¿Qué pasa con la izquierda?

Hace unos años, durante la sobremesa después de una comida, me incorporé al grupo de políticos y empresarios que rodeaban a Luis Ignacio Lula Da Silva y, cuando se dio la oportunidad, le hice una pregunta sobre la historia de Brasil.

Lula me miró a los ojos, me tomó fuertemente la mano y mientras duró su extensa respuesta la mantuvo apretada sobre su pecho.

Naturalmente, quedé encantado con este gesto, parecido más al de un abuelo amoroso que al de un ex presidente de otro país, a quien había visto en los medios de comunicación, pero jamás personalmente. Por supuesto, sabia de su historia personal, la pobreza en la que creció, sus vicisitudes como obrero metalúrgico, sus luchas sindicales, la persecución a la que fue sometido por las dictaduras, sus candidaturas presidenciales y, finalmente, su triunfo en las elecciones de octubre de 2002. También estaba consciente de las políticas sociales que implementó, las cuales redujeron la pobreza y la desigualdad, al tiempo que mantuvo la economía de mercado y el gran posicionamiento que le dio a su país a nivel internacional.

Por todas estas razones, producen asombro las noticias que llegan sobre los escándalos de corrupción del gobierno de Dilma Rousseff, del Partido de los Trabajadores, fundado por Lula. Se habla de un esquema de sobornos por unos 4 mil millones de dólares pagados por empresas constructoras a funcionarios de Petrobrás, para ganar contratos, y también a políticos que servían como intermediarios de las transacciones, como Joao Vaccari, tesorero del Partido de los Trabajadores, detenido en abril pasado.

Este es el mayor escándalo de corrupción en la historia de Brasil, que se remonta al año 2004, cuando Rousseff era la ministra de energía y presidenta consejo directivo Petrobras, cargo que ocupó por más de 6 años. Uno de los involucrados, Pedro Barusco, como parte de un acuerdo con la justicia, devolvió 97 millones de dólares que había obtenido de sobornos. Y, según las últimas noticias, un juez va a llamar a declarar al mismo Lula por supuesto tráfico de influencias a favor de la empresa Odebrecht.
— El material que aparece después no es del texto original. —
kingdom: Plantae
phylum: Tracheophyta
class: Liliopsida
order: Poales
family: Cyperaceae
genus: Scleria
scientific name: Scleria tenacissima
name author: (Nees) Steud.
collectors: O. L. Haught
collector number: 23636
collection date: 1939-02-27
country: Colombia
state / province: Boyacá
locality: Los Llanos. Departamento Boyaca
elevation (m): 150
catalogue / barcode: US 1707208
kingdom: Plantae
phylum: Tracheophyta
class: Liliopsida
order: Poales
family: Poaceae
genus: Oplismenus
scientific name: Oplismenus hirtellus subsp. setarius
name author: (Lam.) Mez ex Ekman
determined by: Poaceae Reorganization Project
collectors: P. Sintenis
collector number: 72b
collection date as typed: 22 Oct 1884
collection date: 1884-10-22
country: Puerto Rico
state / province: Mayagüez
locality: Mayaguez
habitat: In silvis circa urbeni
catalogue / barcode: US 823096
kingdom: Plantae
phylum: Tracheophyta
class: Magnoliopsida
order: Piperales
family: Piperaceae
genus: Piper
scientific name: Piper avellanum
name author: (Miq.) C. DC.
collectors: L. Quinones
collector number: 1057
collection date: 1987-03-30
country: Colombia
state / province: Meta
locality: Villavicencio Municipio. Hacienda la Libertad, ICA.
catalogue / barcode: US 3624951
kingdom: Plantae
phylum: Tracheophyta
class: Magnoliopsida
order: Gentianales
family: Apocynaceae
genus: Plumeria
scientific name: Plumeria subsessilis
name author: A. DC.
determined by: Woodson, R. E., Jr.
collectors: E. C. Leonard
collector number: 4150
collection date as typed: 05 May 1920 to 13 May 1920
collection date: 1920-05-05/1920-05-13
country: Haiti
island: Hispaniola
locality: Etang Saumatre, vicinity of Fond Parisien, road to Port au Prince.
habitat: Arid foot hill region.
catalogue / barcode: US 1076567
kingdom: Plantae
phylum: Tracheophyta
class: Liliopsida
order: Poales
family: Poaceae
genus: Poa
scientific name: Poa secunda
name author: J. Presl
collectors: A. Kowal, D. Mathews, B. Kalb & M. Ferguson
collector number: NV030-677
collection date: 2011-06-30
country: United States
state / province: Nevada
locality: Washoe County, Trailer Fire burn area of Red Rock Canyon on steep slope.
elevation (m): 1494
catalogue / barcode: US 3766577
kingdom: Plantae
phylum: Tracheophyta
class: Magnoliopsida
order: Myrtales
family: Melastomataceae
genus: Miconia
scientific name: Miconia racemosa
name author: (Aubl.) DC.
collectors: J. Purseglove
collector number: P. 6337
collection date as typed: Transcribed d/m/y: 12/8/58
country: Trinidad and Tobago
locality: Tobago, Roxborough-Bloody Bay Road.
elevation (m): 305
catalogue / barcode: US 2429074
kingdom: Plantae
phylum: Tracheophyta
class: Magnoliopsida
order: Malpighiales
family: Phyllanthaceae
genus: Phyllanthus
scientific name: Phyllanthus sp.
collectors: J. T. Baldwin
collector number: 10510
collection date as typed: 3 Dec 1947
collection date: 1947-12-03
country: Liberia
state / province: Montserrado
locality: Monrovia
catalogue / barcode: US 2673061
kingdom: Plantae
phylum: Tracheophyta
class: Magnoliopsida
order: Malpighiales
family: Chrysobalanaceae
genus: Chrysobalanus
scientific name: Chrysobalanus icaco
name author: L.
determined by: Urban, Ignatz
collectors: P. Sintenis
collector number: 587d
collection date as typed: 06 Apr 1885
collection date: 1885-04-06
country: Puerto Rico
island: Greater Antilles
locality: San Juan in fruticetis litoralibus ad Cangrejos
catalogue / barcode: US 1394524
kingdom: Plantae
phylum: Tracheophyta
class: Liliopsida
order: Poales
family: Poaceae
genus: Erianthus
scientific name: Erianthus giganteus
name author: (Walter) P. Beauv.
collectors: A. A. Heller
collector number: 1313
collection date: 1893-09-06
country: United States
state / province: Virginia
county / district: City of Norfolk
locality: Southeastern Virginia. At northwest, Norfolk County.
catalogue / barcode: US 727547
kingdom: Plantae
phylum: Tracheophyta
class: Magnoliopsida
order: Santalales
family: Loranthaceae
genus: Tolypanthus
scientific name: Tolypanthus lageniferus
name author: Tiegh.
Pero, si en Brasil llueve, en otros países en donde gobiernan partidos que se dicen de izquierda, no escampa. ¿No lucharon los Sandinistas contra el nepotismo y la corrupción de Somoza, lo mismo que ahora hace y representa Daniel Ortega? Como Somoza, Ortega vive en una de las mansiones más grandes de Managua y, violando la Constitución, ha nombrado a su esposa como canciller y vocera del gobierno, a un hijo como ministro y a otros tres como asesores. En Argentina, el vicepresidente está a punto de ser destituido por corrupción. En Venezuela, la venalidad y la desvergüenza del Gobierno parece una historia de no terminar y, hasta en Chile, la presidenta se desmorona en las encuestas por un negocio torcido de su hijo.

Por todas estas razones, es lícito preguntarnos: ¿qué pasa con la izquierda en América Latina? Porque lo mínimo que habría que exigirle a unos partidos que dicen representar a los pobres, a los oprimidos y a los destituidos, es que sean limpios y transparentes. En el caso particular de Brasil, esta triste historia parece darle la razón a Stefan Zweig cuando escribió: “Brasil es el país del futuro y siempre lo será”. Los demócratas brasileños tienen la obligación de demostrar que el escritor austriaco estaba equivocado.